A car was on fire but when they tried to put it out they found that there wasn’t any water, so they have to sort out a chain of pipes to the nearest outlet 200 yards away.
OK then, let me introduce you to a mighty potentate within King’s College Hall, something that we all truly respect. The PowerShower, Of Power.
This is no ordinary shower. I would attempt to provide you with documentary proof but it’s innocent exterior belies a malign beast within. After the usual fussing around with the UI of the shower and being either scorched or frozen I managed to find a happy medium of temperature.
So, Saturday then. If you’ve been a regular visitor you’ll probably have seen my note: “sex pistols, trail of dead, sun @ crystal palace. excellent”. Wapblogger is a curiously cool thing, my companion didn’t seem over impressed by it though. I explained it twice in coming up to excruciating detail, didn’t seem to make much impression. In fact he started to look at me oddly after that. But back to first principles.
Whilst wandering up to the end of the garden to hang out the washing I saw a curious sight.

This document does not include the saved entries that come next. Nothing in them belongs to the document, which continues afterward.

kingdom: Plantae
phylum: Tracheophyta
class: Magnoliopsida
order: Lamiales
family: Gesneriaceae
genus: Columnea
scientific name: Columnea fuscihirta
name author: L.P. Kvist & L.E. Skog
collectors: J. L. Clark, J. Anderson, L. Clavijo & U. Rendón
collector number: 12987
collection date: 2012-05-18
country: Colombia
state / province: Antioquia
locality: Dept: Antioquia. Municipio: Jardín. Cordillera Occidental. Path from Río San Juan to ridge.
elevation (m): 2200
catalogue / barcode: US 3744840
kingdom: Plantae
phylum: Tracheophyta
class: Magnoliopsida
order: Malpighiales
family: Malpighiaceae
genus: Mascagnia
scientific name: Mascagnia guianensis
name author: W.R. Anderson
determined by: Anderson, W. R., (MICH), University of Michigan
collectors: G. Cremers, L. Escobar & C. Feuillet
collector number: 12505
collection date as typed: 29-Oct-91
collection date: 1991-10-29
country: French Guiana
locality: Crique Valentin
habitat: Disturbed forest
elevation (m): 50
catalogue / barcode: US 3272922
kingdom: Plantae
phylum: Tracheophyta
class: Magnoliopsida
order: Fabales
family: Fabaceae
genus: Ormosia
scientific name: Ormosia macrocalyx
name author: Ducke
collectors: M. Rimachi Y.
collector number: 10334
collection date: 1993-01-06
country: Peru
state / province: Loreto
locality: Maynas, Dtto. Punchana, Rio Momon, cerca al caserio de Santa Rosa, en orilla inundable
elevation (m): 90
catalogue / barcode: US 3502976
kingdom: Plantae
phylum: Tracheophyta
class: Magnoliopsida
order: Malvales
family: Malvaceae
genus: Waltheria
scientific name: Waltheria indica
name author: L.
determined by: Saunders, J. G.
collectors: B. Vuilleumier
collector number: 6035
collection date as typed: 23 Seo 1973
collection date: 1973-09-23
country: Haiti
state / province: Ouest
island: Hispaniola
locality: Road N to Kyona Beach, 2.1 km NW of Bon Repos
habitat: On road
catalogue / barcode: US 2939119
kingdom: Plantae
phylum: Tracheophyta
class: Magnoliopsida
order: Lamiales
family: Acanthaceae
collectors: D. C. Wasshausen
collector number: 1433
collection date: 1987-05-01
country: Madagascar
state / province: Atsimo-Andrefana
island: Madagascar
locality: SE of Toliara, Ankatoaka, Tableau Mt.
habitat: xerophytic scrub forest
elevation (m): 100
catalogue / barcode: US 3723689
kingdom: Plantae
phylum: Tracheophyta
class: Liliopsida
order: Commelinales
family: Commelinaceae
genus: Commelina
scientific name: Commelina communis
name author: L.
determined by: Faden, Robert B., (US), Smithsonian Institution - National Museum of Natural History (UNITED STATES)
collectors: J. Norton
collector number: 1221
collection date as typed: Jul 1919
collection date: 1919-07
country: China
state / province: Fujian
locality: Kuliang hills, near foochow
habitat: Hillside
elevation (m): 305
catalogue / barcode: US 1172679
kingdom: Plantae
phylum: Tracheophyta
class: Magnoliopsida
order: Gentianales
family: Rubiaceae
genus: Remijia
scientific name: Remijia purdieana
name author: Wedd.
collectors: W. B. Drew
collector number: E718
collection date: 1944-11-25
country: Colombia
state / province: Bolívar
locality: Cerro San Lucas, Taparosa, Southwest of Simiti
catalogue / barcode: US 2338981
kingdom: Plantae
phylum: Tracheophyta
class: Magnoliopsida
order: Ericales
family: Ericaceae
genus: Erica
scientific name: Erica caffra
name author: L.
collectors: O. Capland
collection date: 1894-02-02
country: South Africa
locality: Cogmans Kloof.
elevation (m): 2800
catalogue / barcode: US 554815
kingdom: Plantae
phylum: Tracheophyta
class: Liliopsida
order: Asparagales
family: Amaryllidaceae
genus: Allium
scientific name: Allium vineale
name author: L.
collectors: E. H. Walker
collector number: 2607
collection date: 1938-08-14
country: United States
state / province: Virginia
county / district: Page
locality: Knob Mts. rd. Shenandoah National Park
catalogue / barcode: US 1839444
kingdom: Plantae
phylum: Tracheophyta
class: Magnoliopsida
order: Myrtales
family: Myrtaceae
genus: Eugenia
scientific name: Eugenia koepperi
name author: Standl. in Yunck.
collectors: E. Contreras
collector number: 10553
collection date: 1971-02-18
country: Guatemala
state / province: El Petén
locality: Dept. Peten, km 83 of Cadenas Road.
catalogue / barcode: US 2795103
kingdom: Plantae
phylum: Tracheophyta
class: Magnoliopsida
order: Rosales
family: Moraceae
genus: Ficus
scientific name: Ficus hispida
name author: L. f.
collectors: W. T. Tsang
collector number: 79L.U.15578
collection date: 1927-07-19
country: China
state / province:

Well, not immediatly, as I was labouring under the heavy burden of the washing basket which made my slow look up, leap ten feet in the air move look even more comic to the invisible observer 10 feet above my left shoulder that role playing games have tought me exists everywhere.
“Transformers, robots in disguise!” Rarely have those words been spoken without an alomst suicidaly Japanese sense of enthusiam. For those unfortunates (myself included) who were unhappy enough to grow up in the early 80’s watching, playing, dreaming about and generally interacting in a full on childish obsession was not uncommon. I myself possesed optimus prime. That is all. Little more needs to be said.
So it’s insuprising that as we Transformers fans grow up and start to become prosperous twentysomethings DVD releases and other marketing tie-ins are scheduled.
Just got this email from mtv today:
“I am pleased to let you know that the hour you created via the MTV2 website (www.mtv2.co.uk) has been selected for forthcoming transmission. It will be shown on 11 March 2002, at 03:00 (UK local time).
Thanks very much for sending it in and we hope you enjoy watching it.
Cheers MTV2″
Which is nice. At least some TV will be NedBlog. Approved.
The White Stripes Rock. So you would expect their Video for ‘Fell In Love with a Girl’ to rock too. And it does, in Lego animation stylee. If you have broadband you must check this out. If not then it’s still worth the wait.
Good music too.
Today was one of the most satifying rugby watching experiences of my life. Nice. After criticism, frailty and appaling injuries Sarries, my team, fought backagainst a team who’d taken us to the cleaners with a 50 point demolition only a month or so ago. We won convincingly, and predictably the large (13,500) crowd were just as delighted as the players.
The Register speaks:
“Last week Sistina released version 5.0 of the open source GFS clustered file system. It richly deserves its obscurity rating - any FAQ that begins with the question “Is STOMITH absolutely required?” can be judged to have a small but intense following.”
Priceless.
IKEA: The return. We returned. We returned from our return once more heavily laden, but this time heavily laden in the correct shade. Much better. I think I have an addiction to small tables and chairs. This feels like something that can only be cured with years of therapy. Oh well. In other news: few things happened. I started work at said Clarkenwell TV production company thing. It is cool. It uses Mac.
Finally, Finally NedWap is up and moving swiftly towards a decent version. The joy of WML is that it’s XML, so if it doesn’t work you see nothing. For a very long while I saw nothing. I even got onto my hosting company asking if they were sure that nedrichards.com supported WAP. They were. Eventually I threw out my WYSIWIG editor, borrowed a book on WML and learnt the error of my ways.